++++ Records supplied

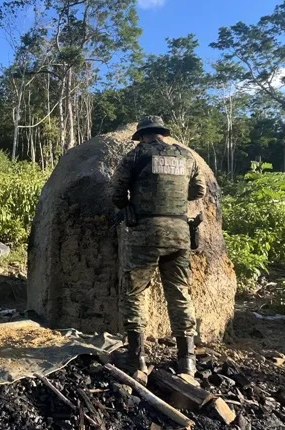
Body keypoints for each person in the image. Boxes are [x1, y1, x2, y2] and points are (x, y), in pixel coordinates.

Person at [110, 116, 206, 376]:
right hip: (180, 233)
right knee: (179, 293)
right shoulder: (187, 157)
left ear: (142, 135)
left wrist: (128, 205)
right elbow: (198, 191)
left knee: (135, 292)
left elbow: (116, 192)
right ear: (162, 133)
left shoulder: (136, 155)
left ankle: (136, 358)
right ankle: (187, 359)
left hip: (146, 233)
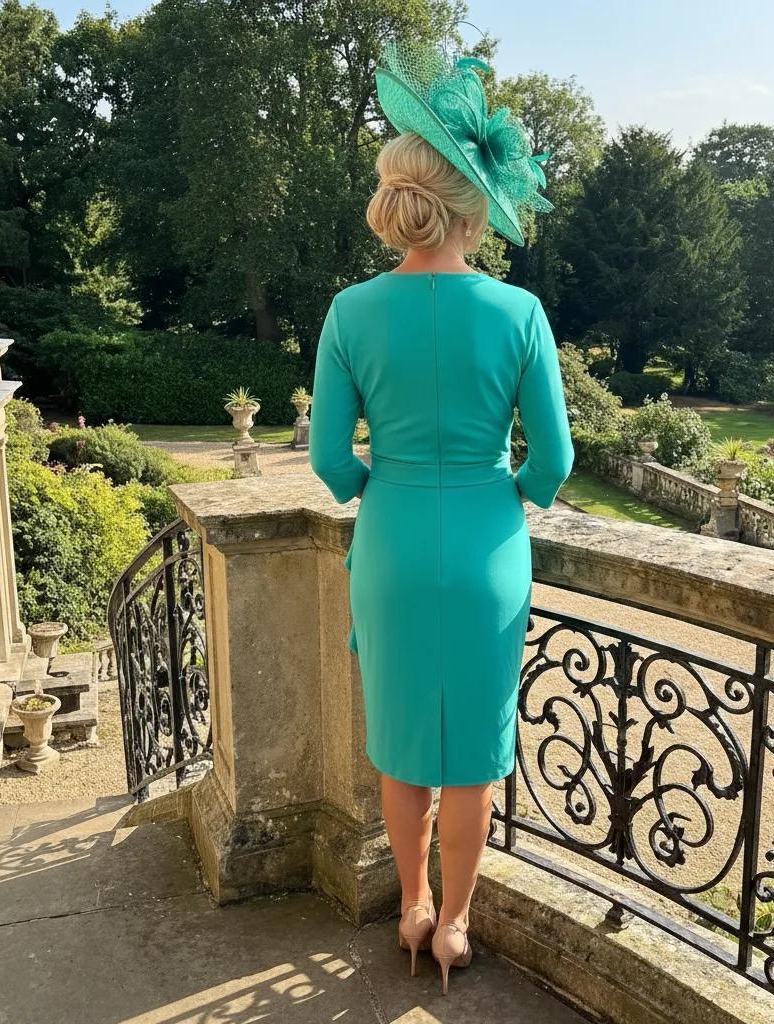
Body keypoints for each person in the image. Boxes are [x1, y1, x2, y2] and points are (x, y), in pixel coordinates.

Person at [308, 37, 573, 995]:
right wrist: (509, 491)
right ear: (473, 208)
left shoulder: (349, 311)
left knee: (404, 740)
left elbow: (332, 462)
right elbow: (555, 465)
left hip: (390, 542)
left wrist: (386, 479)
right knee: (475, 752)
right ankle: (456, 926)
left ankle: (412, 906)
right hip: (487, 544)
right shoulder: (521, 313)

++++++++

- [Problem requirements]
Print, word for word, every entry shown above; the pictures stay out.

- [Exercise output]
Body keypoints for each person in the image. Boxes are [x1, y1, x2, y2] and points are (x, y), in pixel coordinates.

Person at [110, 116, 206, 376]:
right hip: (180, 233)
right knee: (179, 293)
right shoulder: (187, 157)
left ear: (142, 135)
left wrist: (128, 205)
right elbow: (198, 191)
left knee: (135, 292)
left elbow: (116, 192)
right ear: (162, 133)
left shoulder: (136, 155)
left ankle: (136, 358)
right ankle: (187, 359)
left hip: (146, 233)
Body keypoints for each person in the image. Boxes are [x1, y1, x2, y2] and points are (x, y), in pixel coordinates.

Person at [308, 37, 573, 995]:
right wrist: (509, 491)
right ear: (473, 208)
left shoulder: (349, 311)
left knee: (404, 740)
left elbow: (332, 462)
right elbow: (555, 465)
left hip: (390, 542)
left wrist: (386, 479)
right knee: (475, 752)
right ankle: (456, 926)
left ankle: (412, 906)
right hip: (487, 544)
right shoulder: (521, 313)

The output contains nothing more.